#### [The problem]
Reproduce every row below verbatim, with each line unchanged. Omit the pictures from your answer.

BEGIN Supplied data

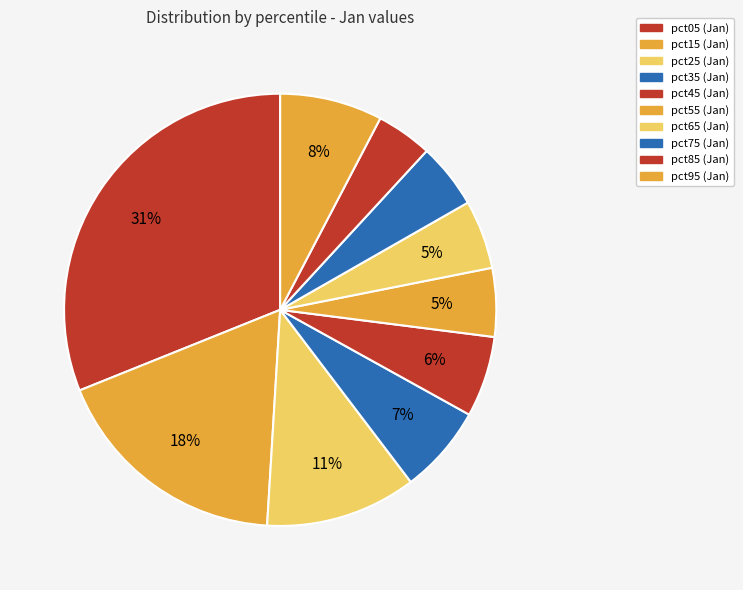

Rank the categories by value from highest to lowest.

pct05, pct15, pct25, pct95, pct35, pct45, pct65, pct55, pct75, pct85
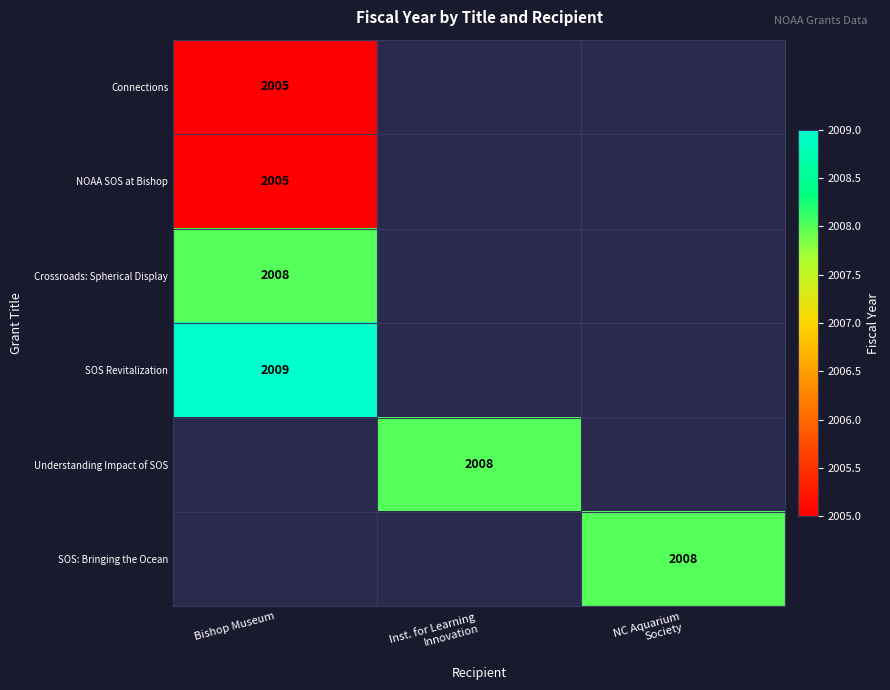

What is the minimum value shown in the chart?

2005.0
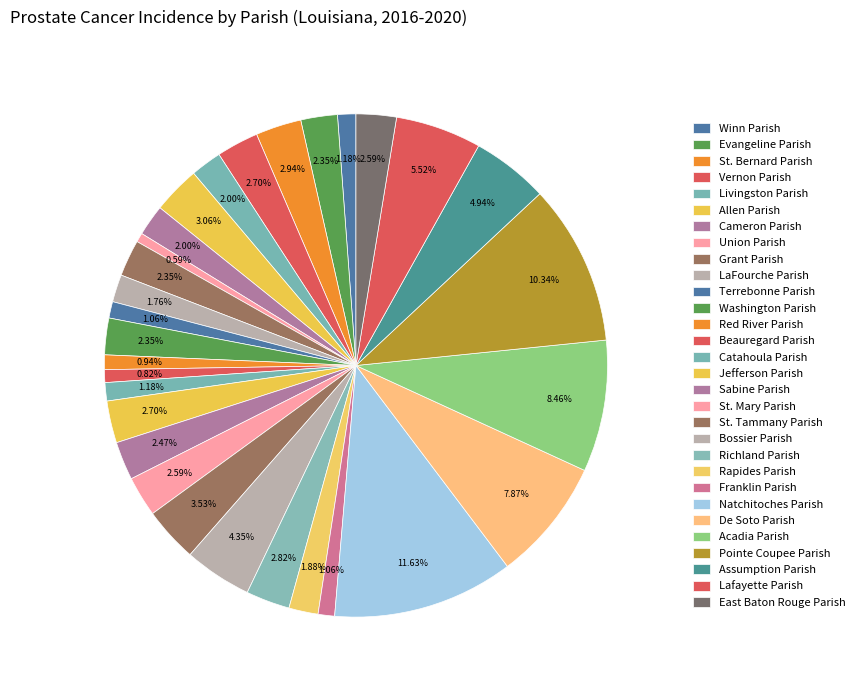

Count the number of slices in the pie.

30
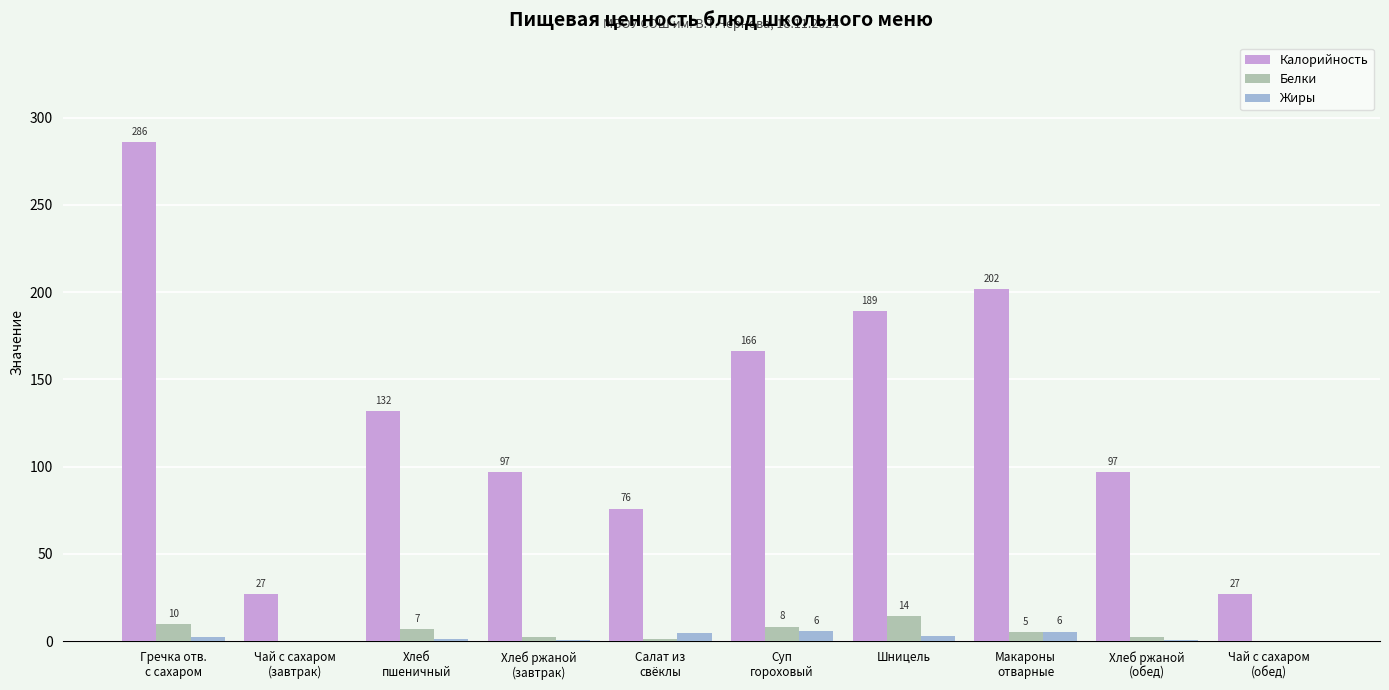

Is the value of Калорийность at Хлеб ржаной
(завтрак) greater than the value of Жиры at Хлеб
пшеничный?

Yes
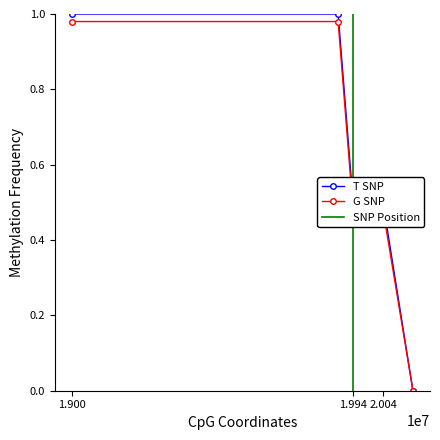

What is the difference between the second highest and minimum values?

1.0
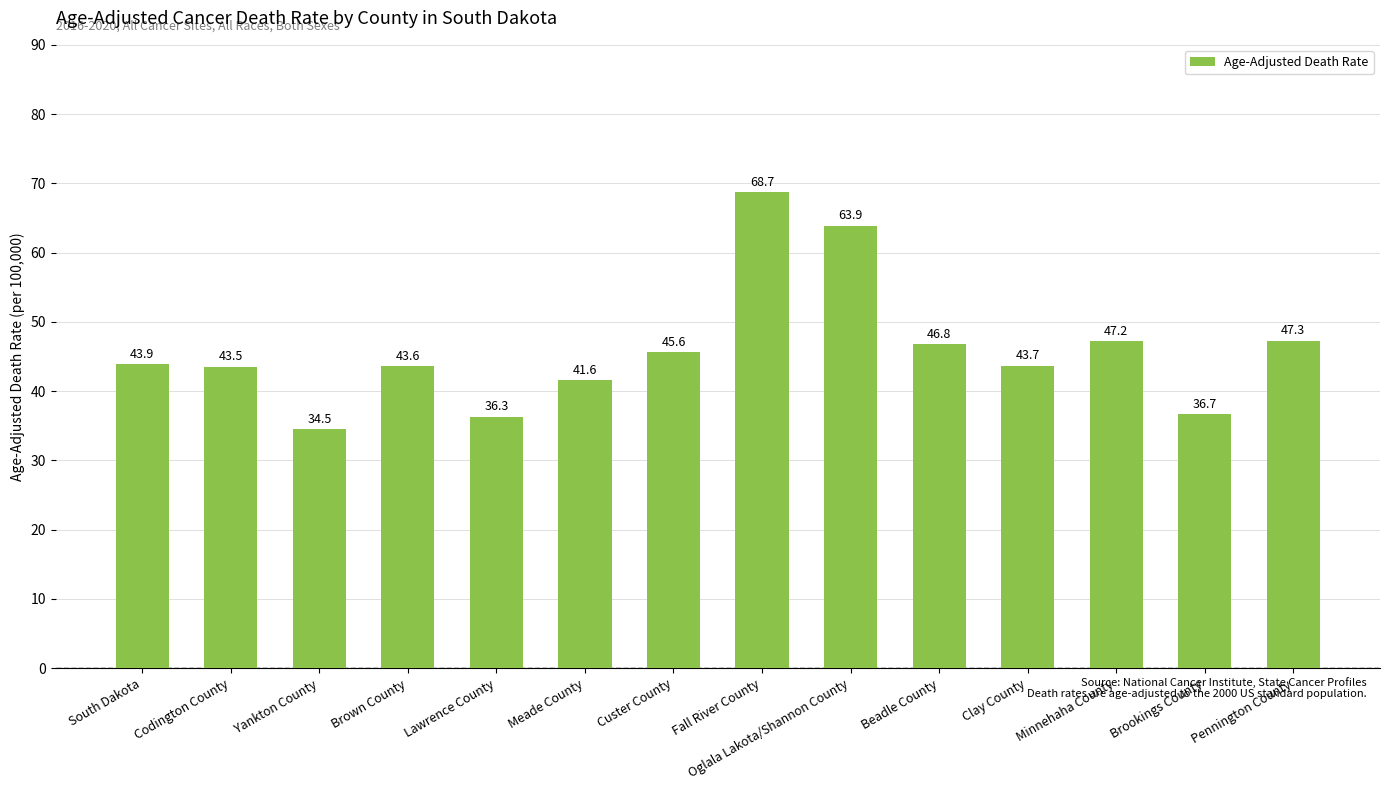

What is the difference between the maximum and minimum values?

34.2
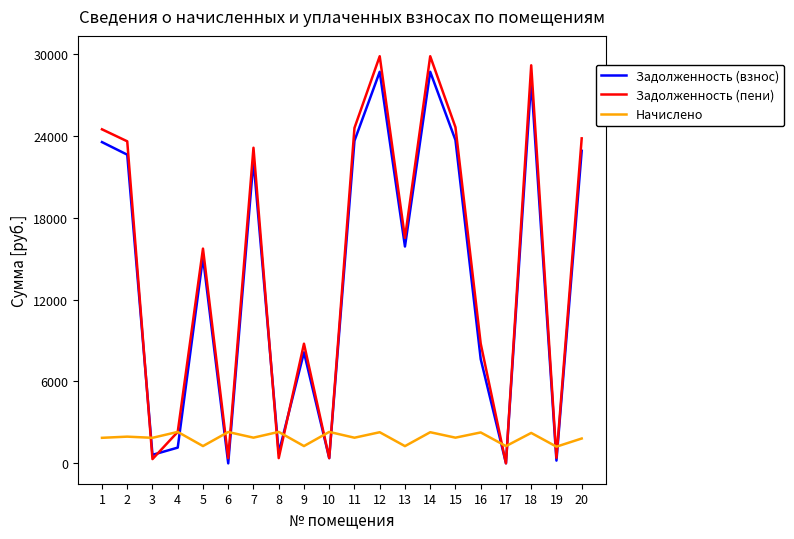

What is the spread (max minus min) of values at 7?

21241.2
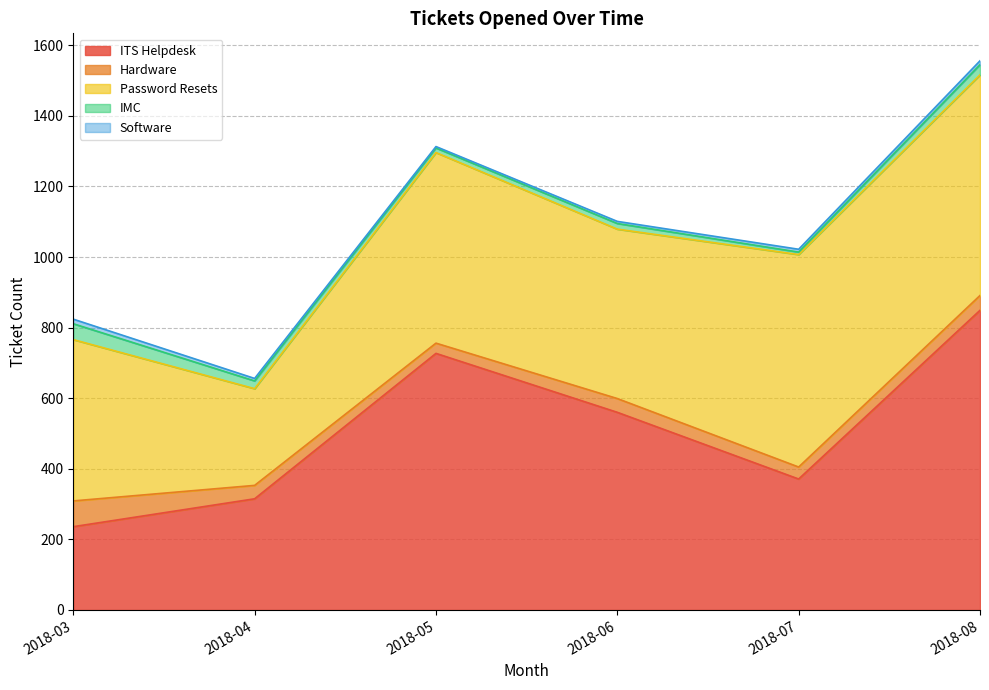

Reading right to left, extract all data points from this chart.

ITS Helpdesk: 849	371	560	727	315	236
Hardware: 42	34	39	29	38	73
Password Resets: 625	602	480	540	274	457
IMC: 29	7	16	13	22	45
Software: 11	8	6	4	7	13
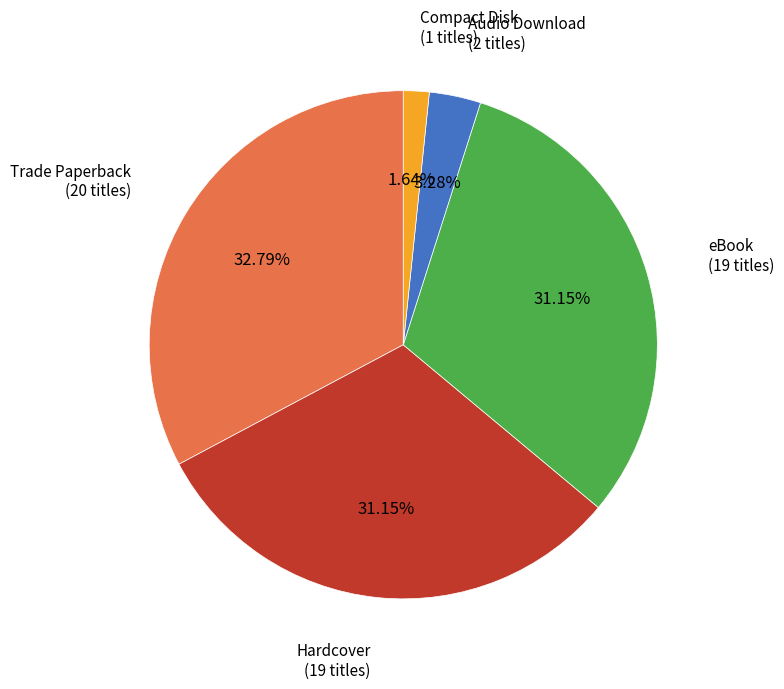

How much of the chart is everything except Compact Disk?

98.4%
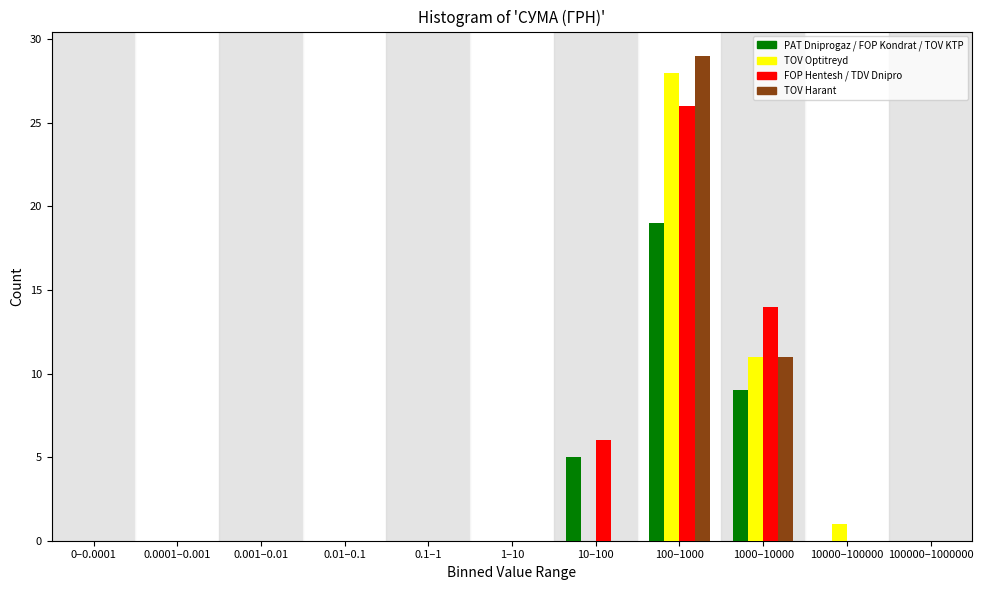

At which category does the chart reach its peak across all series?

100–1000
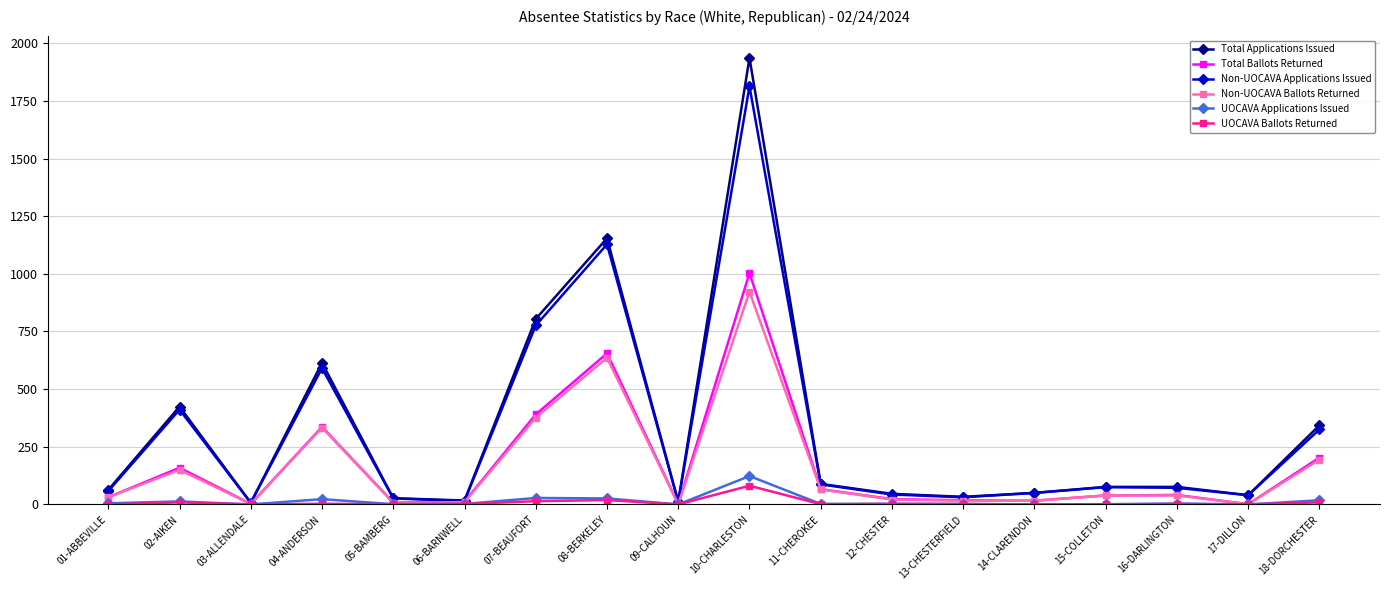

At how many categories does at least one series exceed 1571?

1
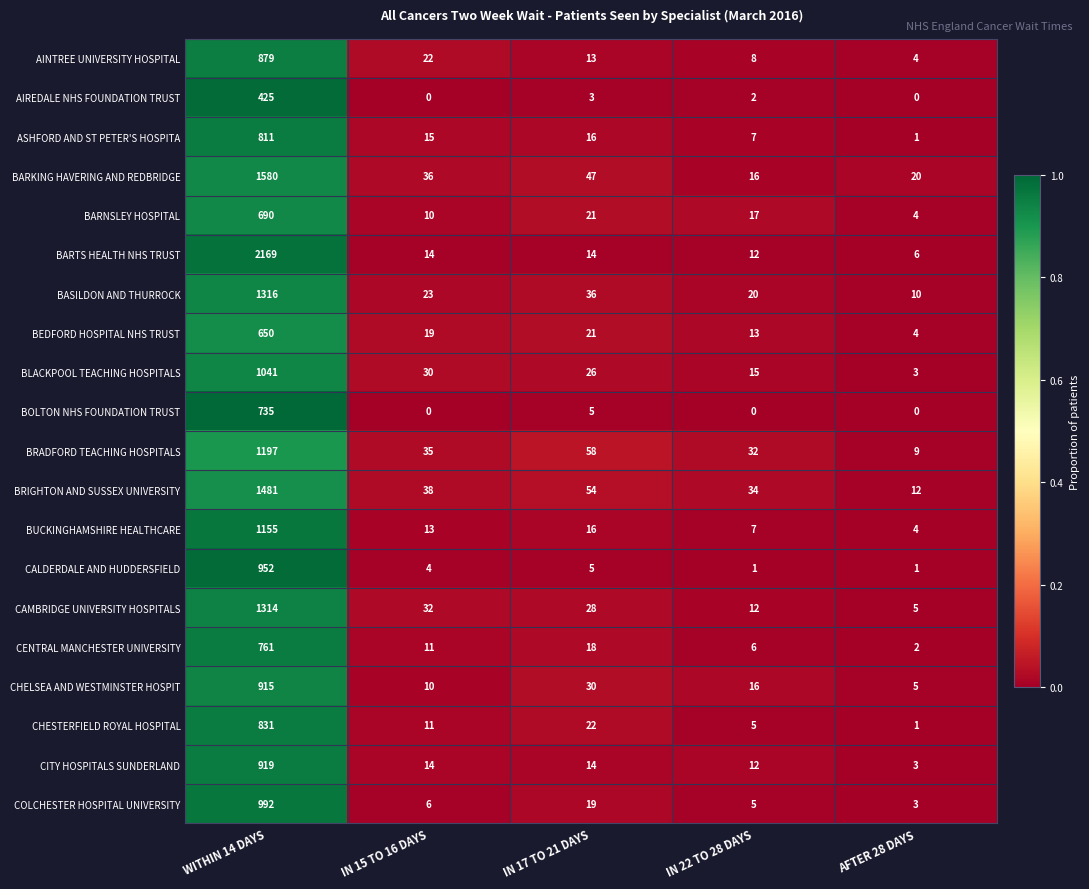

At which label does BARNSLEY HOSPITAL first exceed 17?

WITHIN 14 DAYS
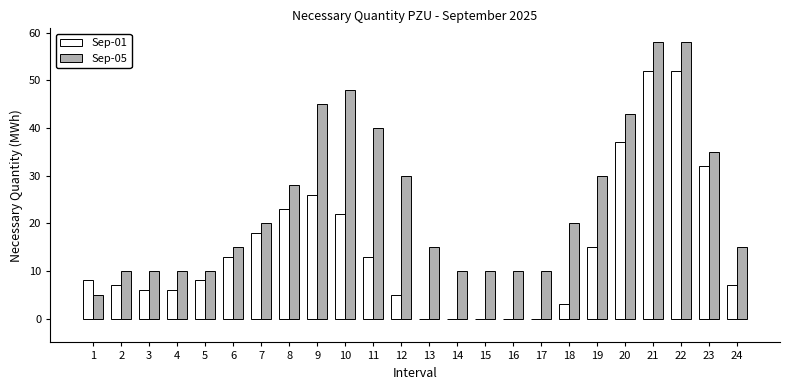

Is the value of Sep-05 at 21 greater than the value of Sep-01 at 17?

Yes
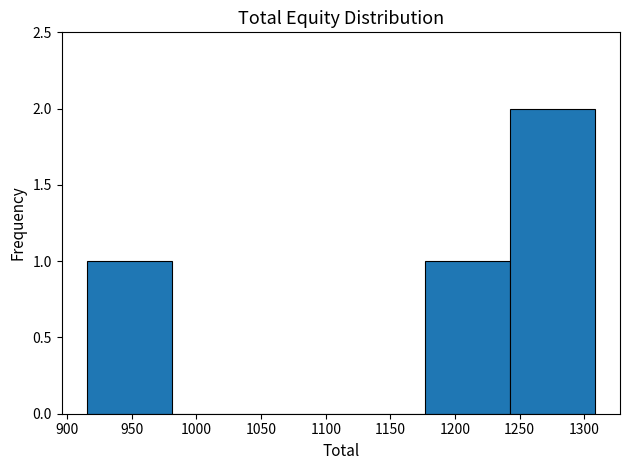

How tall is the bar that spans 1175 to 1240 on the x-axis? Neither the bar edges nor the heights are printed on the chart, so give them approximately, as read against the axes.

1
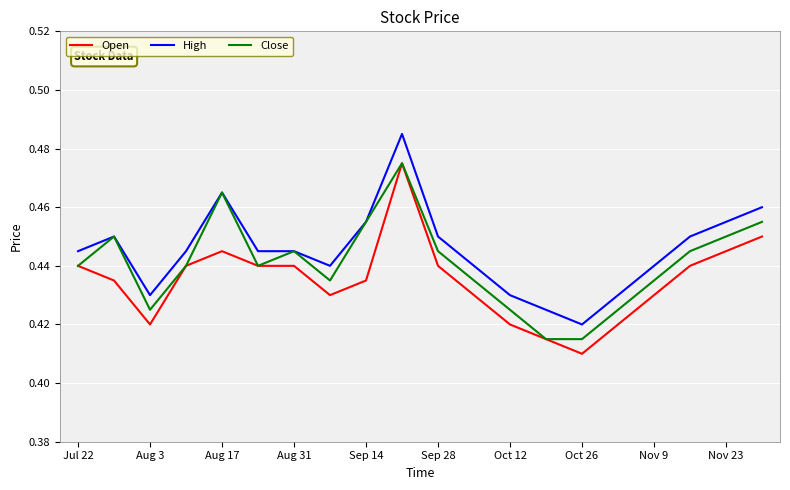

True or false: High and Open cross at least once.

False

END Supplied data

#### [Solution for this exercise]
Rank the categories by value from highest to lowest.

pct05, pct15, pct25, pct95, pct35, pct45, pct65, pct55, pct75, pct85

What is the minimum value shown in the chart?

2005.0

Count the number of slices in the pie.

30

Is the value of Калорийность at Хлеб ржаной
(завтрак) greater than the value of Жиры at Хлеб
пшеничный?

Yes

What is the difference between the second highest and minimum values?

1.0

What is the difference between the maximum and minimum values?

34.2

What is the spread (max minus min) of values at 7?

21241.2

Reading right to left, extract all data points from this chart.

ITS Helpdesk: 849	371	560	727	315	236
Hardware: 42	34	39	29	38	73
Password Resets: 625	602	480	540	274	457
IMC: 29	7	16	13	22	45
Software: 11	8	6	4	7	13

How much of the chart is everything except Compact Disk?

98.4%

At which category does the chart reach its peak across all series?

100–1000

At how many categories does at least one series exceed 1571?

1

At which label does BARNSLEY HOSPITAL first exceed 17?

WITHIN 14 DAYS

Is the value of Sep-05 at 21 greater than the value of Sep-01 at 17?

Yes

How tall is the bar that spans 1175 to 1240 on the x-axis? Neither the bar edges nor the heights are printed on the chart, so give them approximately, as read against the axes.

1

True or false: High and Open cross at least once.

False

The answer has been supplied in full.